The challenger bank has received more complaints that expected during the first half
April 18, 2018

It turns out CYBG (CYBG) is not as shielded from the legacy of payment protection insurance (PPI) mis-selling as it may have thought. The challenger bank has been forced to increase its provisions for past PPI costs by £350m as at March 2018. With the remaining undrawn conduct indemnity deed with former parent National Australia Bank – provided upon the group’s public listing in 2016 – not enough to cover the amount, CYBG will recognise a £202m pre-tax charge in its first-half income statement.

IC TIP: Hold at 289p

That will result in a 100-basis point reduction in the banking group’s common tier-one capital (CET1) ratio to below its target 12-13 per cent range. A spokesperson for CYBG reiterated all of the group’s medium-term guidance, including "the aspiration to be a dividend-paying stock and to build to a sustainable payout ratio over time”. The group – which does not operate an ordinary dividend policy – paid a maiden 1p a share dividend for 2017. 

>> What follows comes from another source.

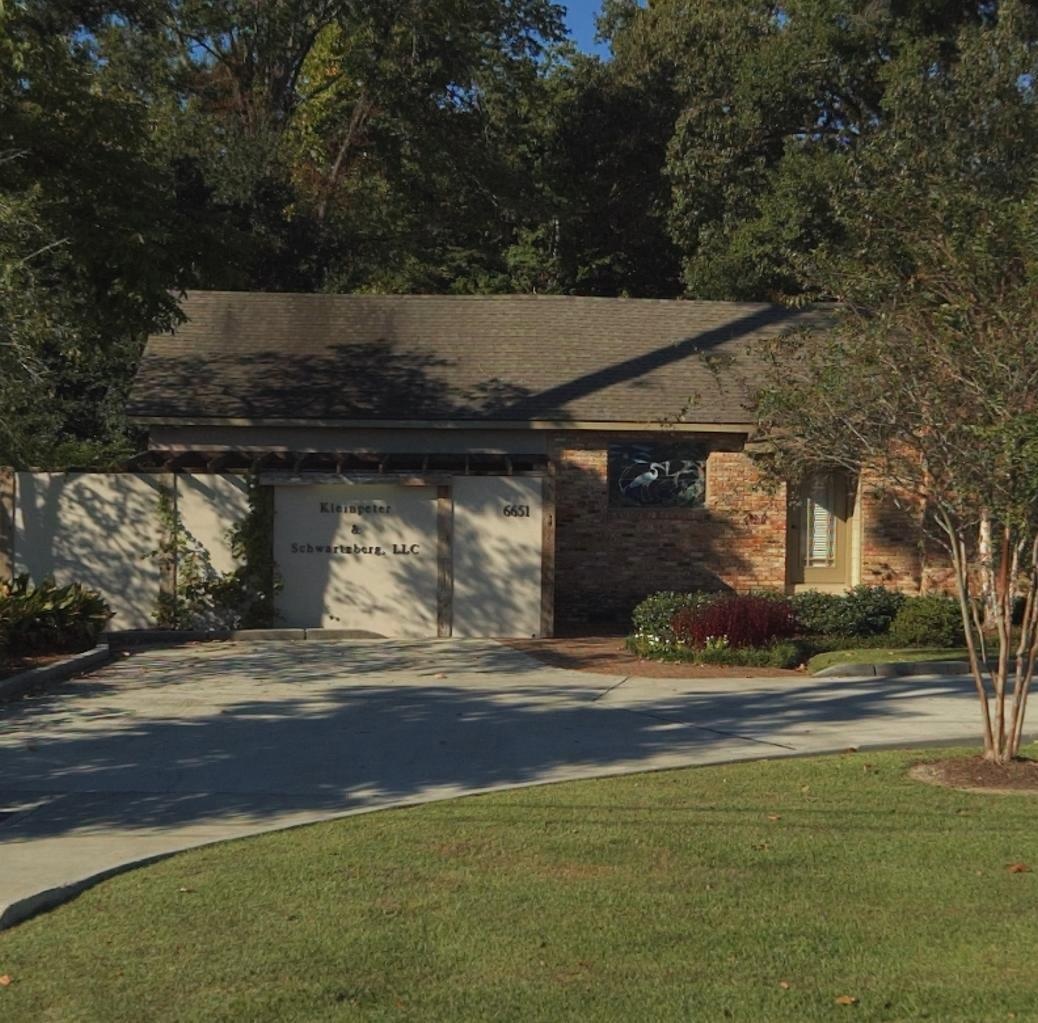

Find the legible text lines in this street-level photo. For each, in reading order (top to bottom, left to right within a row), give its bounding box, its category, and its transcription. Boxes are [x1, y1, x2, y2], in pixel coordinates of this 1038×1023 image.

The challenger is in the process of switching its mortgage portfolio to a model based on the internal ratings-based approach, which typically requires less capital to be held against the loan book. That’s expected to complete by October. Shore Capital analysts believe it could release around £600m of surplus capital, offsetting “the dent in the balance sheet caused by the additional PPI provision”.